Restate the whole of the data below word for word, skipping the images.
--------------------------------
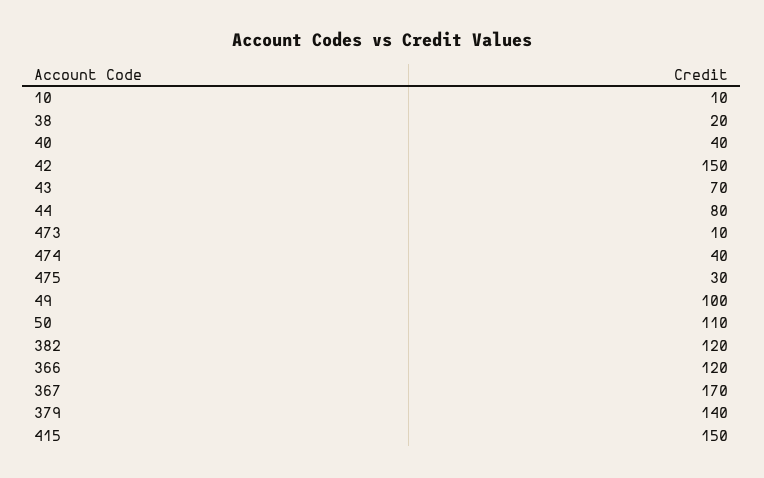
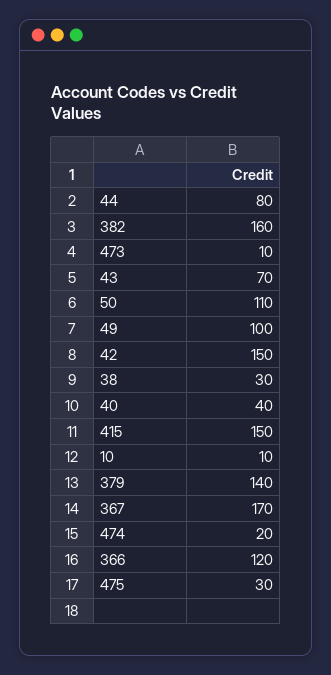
  {
    "10": 10,
-   "38": 20,
+   "38": 30,
    "40": 40,
    "42": 150,
    "43": 70,
    "44": 80,
    "473": 10,
-   "474": 40,
+   "474": 20,
    "475": 30,
    "49": 100,
    "50": 110,
-   "382": 120,
+   "382": 160,
    "366": 120,
    "367": 170,
    "379": 140,
    "415": 150
  }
--------------------------------
▶ Result of this exercise
  {
    "10": 10,
-   "38": 20,
+   "38": 30,
    "40": 40,
    "42": 150,
    "43": 70,
    "44": 80,
    "473": 10,
-   "474": 40,
+   "474": 20,
    "475": 30,
    "49": 100,
    "50": 110,
-   "382": 120,
+   "382": 160,
    "366": 120,
    "367": 170,
    "379": 140,
    "415": 150
  }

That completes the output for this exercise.